Onkel Wanja, Burgtheater
Onkel Wanja als Komödie
Tschechow kann witzig sein. Das bewies Hartmann mit seiner Inszenierung von „Onkel Wanja“ am Burgtheater, die jetzt auf dem Theaterfestival zu Gast war. Sie beginnt mit einem Knalleffekt. Die Schlussszene des Stückes, in dem Wanja mit dem entsicherten Gewehr durch Jagd auf den Professor macht, setzt Hartmann an den Beginn. Damit ist die Richtung klar: Nicht selbstreflexive Langeweile und ewige Mitleidstour ist angesagt sondern Unterhaltung. Alle Aspekte, die dazu dienlich sind, hat Hartmann aus dem Stück „Onkel Wanja“ sorgsam herausgearbeitet. Das ist eine beachtliche Leistung. So häufig hat man bei Onkel Wanja noch nie gelacht. So werden die ineinander verwobenen unglücklichen Lebens- und Liebesgeschichten zu einer Komödie mit ernsten Untertönen. Onkel Wanja und seine Nichte Sofja (Sarah Viktoria Frick) arbeiten hart auf dem Gut. Der Gewinn ging stets an den bewunderten großen Professor in der Stadt. Nun ist der pleite und mit seiner jungen Ehefrau auf dem Gut eingezogen. Seitdem sind alle Alltagsregeln außer Kraft gesetzt. Nur Sonja arbeitet noch, alle jüngeren Männer sind nur noch mit dem Anhimmeln der schönen Jelena beschäftigt. Alle ihre unbefriedigten Lebenssehnsüchte brechen hervor angesichts der Schönheit und Unerreichbarkeit dieser Frau, die ihnen ihre ganze Hoffnungslosigkeit und Ödnis schmerzhaft eindeutig vor Augen führt.
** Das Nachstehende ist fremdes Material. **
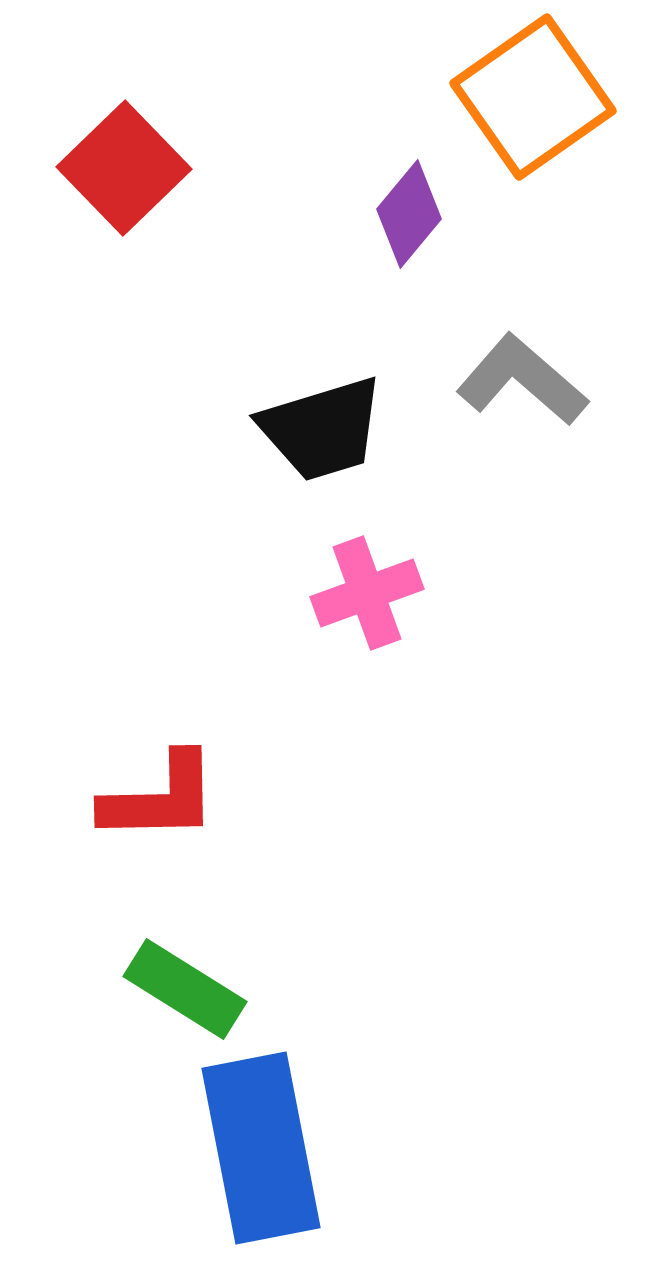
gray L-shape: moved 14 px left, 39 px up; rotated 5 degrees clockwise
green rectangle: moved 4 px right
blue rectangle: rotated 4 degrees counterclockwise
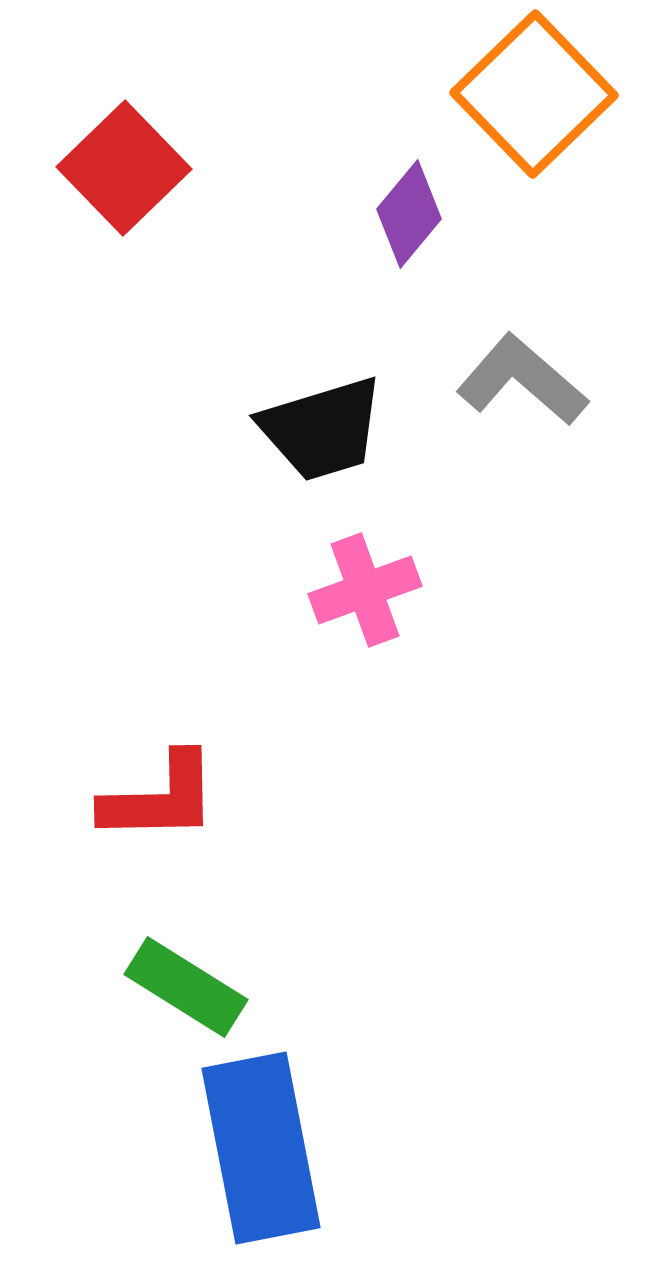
orange square: moved 1 px right, 3 px up; rotated 9 degrees counterclockwise
pink cross: moved 2 px left, 3 px up
green rectangle: moved 1 px right, 2 px up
Caroline Peters ist eine Jelena, die sich zwar ihrer Rolle ihrer aufopfernden, schönen Ehefrau äußerlich brav unterordnet, aber innerlich an Langeweile und Enttäuschung fast vergeht. Nicholas Ofczarek zeigt zunächst noch Wanjas joviale, ungestüme Lebensgier, um später seine ganze, alles verschlingende Verzweiflung immer deutlicher an die Oberfläche dringen zu lassen. Sarah Viktoria Frick gibt die bodenständige Arbeiterin, die selbstlos liebt und klaglos entsagt. Leider hat Michael Maertens als Alt-Idealist und Arzt Astrow wieder einmal nur das gespielt, was er so gut kann: den nöligen, traurigen Clown, der alle eigenen Aussagen gleich selbst mit einem ironischen Fragezeichen versieht. Das schmälert seine Figur und macht fraglich, ob sich eine kluge Jelena wirklich in so ein wandelndes Fragezeichen verlieben könnte. Der grandiose Mime Gert Voss bleibt in seiner Rolle als selbstmitleidiger, arroganter Egomane und Despot ungewohnt blass und eindimensional. Handwerklich fast durchgehend hervorragend gearbeitetes Unterhaltungstheater bekam das Festivalpublikum hier geboten, nicht mehr und nicht weniger.